Share your dilemmas and get honest opinions from other Mumsnetters.

to feel let down and angry with my mum.

41 replies

BarleyBo · 14/12/2013 18:09

I am a lp. I work in a shit job which pays pittance and I have to work Saturdays. When I took the job on my mum said she would help me with the kids on Saturdays so that I could do my job.
I really appreciate her help and without her I couldn't go out to work so this isn't me bitching about her. I am very appreciative of the help she has given me.

However over time things have begun to slip. She has the children at my house as she says its easier whilst I usually do a 9-5 shift. It is a very hard physical job and I am exhausted when I get home.

Let me explain what happened today. I got home from work and could barely open the front door.....there were toys everywhere!

━━━━━━━━

* [Requirement A] Reproduce the extracted records below word for word, omitting the pictures from your answer.

* [Extracted records]
━━━━━━━━

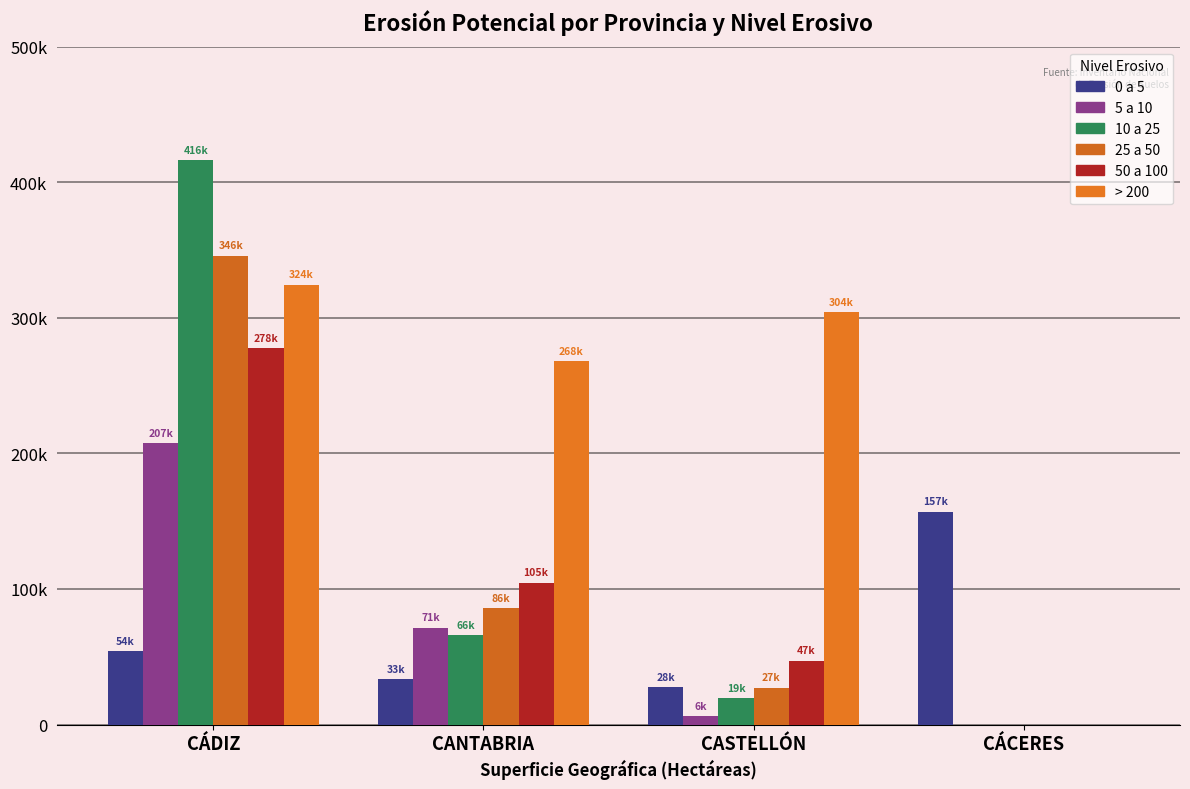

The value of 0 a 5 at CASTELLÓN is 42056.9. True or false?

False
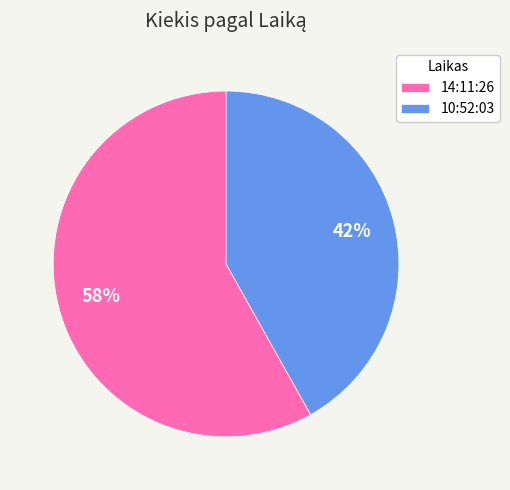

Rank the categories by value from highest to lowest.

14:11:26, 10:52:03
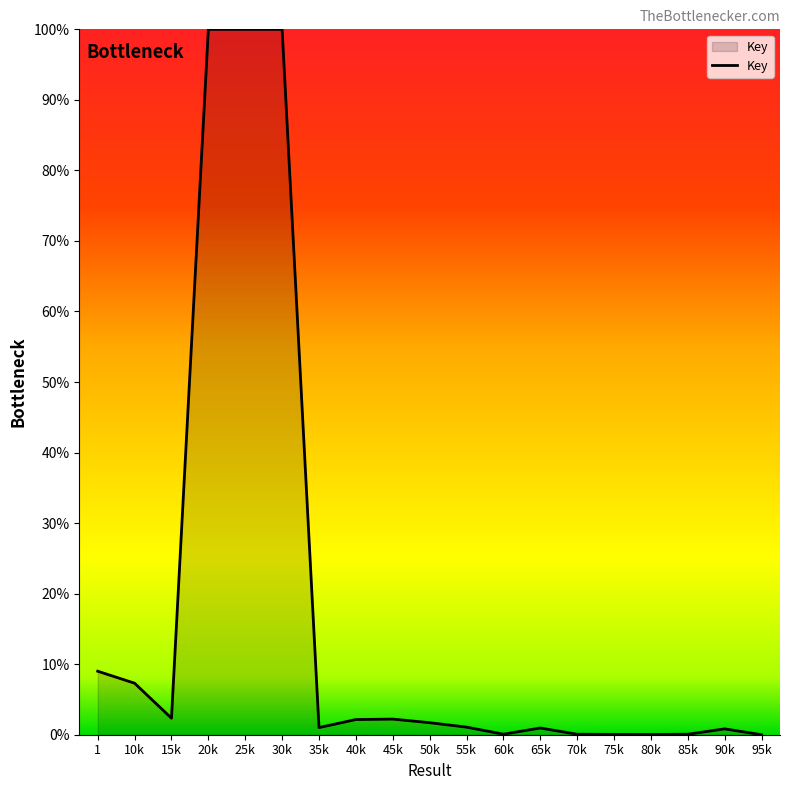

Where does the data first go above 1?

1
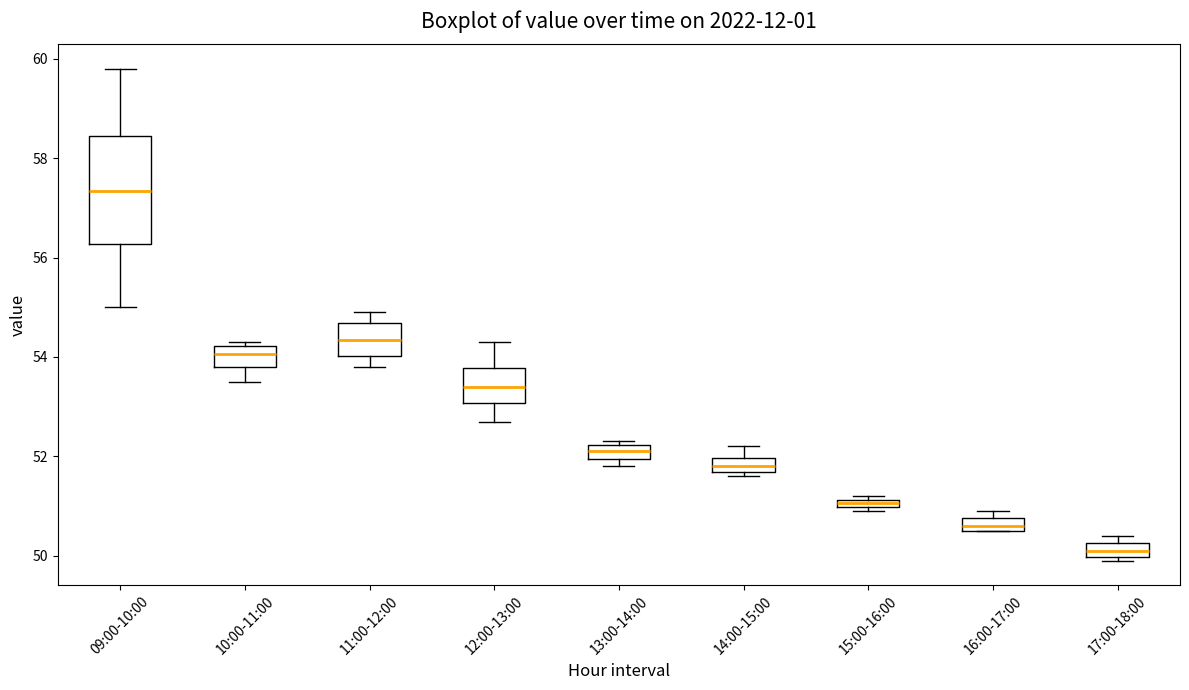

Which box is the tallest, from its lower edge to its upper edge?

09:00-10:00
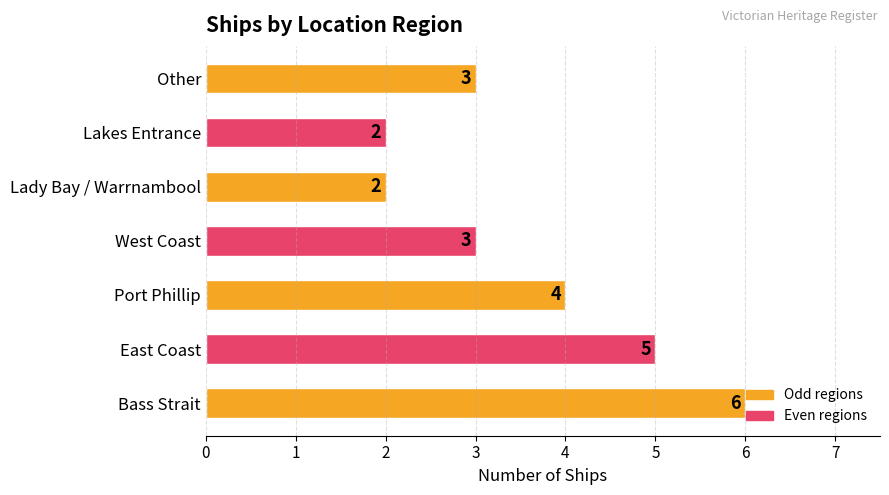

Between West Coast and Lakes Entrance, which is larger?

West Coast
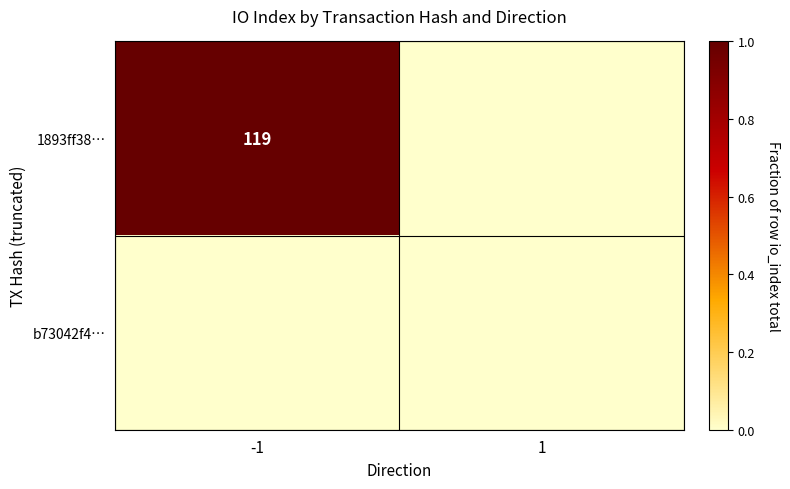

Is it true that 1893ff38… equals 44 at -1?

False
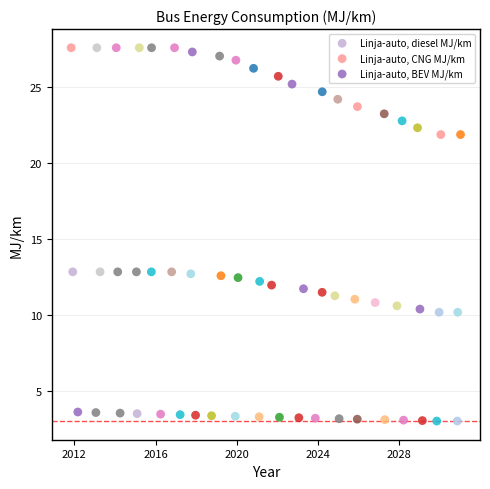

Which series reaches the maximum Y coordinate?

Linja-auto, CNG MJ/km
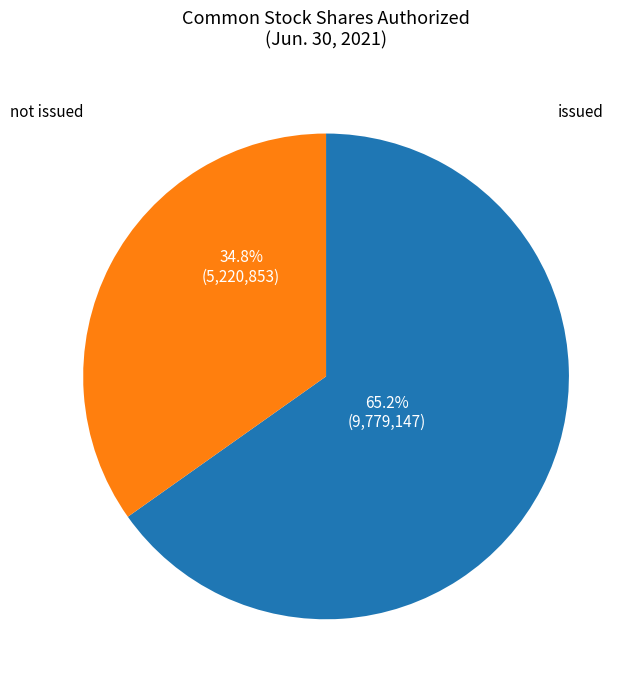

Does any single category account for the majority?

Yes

━━━━━━━━

* [Requirement B] Write out the section of the forum post above starting with "BarleyBo · 14/12/2013" and going on through "could do my job.", word for word.

* [Written solution A]
The value of 0 a 5 at CASTELLÓN is 42056.9. True or false?

False

Rank the categories by value from highest to lowest.

14:11:26, 10:52:03

Where does the data first go above 1?

1

Which box is the tallest, from its lower edge to its upper edge?

09:00-10:00

Between West Coast and Lakes Entrance, which is larger?

West Coast

Is it true that 1893ff38… equals 44 at -1?

False

Which series reaches the maximum Y coordinate?

Linja-auto, CNG MJ/km

Does any single category account for the majority?

Yes

* [Written solution B]
BarleyBo · 14/12/2013 18:09

I am a lp. I work in a shit job which pays pittance and I have to work Saturdays. When I took the job on my mum said she would help me with the kids on Saturdays so that I could do my job.